(Supplied passage Opens)

3. The Utility Model: Design from a user's perspective The NGI should be 
configured much like the electrical power grid, or the water supply system. 
For example, a person moving from New York to San Jose today can plug-in 
a table lamp or a coffee maker into the electrical outlet in the new 
apartment without the power company being informed about the specifics of 
this appliance. Clearly, getting reconnected to the Internet is not such a 
simple process. Therefore, one of the fundamental design philosophies of the 
NGI initiative must be the seamless incorporation of internet novices and 
the elimination/cleaning up of the patch work of LANs, WANs and NAPs 
that makeup the internet today. In addition, a standardized, easy-to-
connect port design (replacing telephone jacks, ethernet, token ring, optical 
cable connectors, etc..) that can help the plug-and-play style of operation is 
highly desirable.

(Supplied passage Closes)
(Available data Opens)

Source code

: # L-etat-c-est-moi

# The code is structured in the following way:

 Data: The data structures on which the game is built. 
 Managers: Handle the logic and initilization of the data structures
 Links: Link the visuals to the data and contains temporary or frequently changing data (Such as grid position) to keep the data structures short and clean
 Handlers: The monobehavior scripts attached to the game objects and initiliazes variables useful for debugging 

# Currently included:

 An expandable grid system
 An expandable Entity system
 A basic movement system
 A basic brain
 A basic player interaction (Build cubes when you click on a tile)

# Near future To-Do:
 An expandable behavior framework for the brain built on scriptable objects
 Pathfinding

(Available data Closes)

Exercise requirements ::
1/ In the passage on the NGI utility model, which two public services should the NGI be set up like?
2/ Name every kind of connector that the NGI utility model passage says a standardized, easy-to-connect port design would replace.
3/ Continue the passage on the NGI utility model from where it stops.
You won't need the entries for any of this.

Answers given ::
1/ The electrical power grid and the water supply system.

2/ Telephone jacks, ethernet, token ring and optical cable connectors.

3/
4. Addressing Schemes
The method of assigning addresses to machines on the Internet must be 
flexible enough to support the projected user base several years in the 
future. Consider the unix file system designed in the late '60s. At a time 
when hard disk space rarely exceeded a hundred megabytes on the average 
computer, the file system supported addressability for a file with a trillion 
bytes of data. The NGI initiative must use comparable foresight to avoid 
the address crunch that exists on the internet today. Ideally, of course, there 
should be no upper limit on the number of addresses that can exist 
simultaneously on the Internet. Asynchronous Transfer Mode (ATM) 
networks use 20 byte long addresses (as opposed to 4 bytes used in IP) for 
initial and end point identification and to establish a virtual circuit (VC)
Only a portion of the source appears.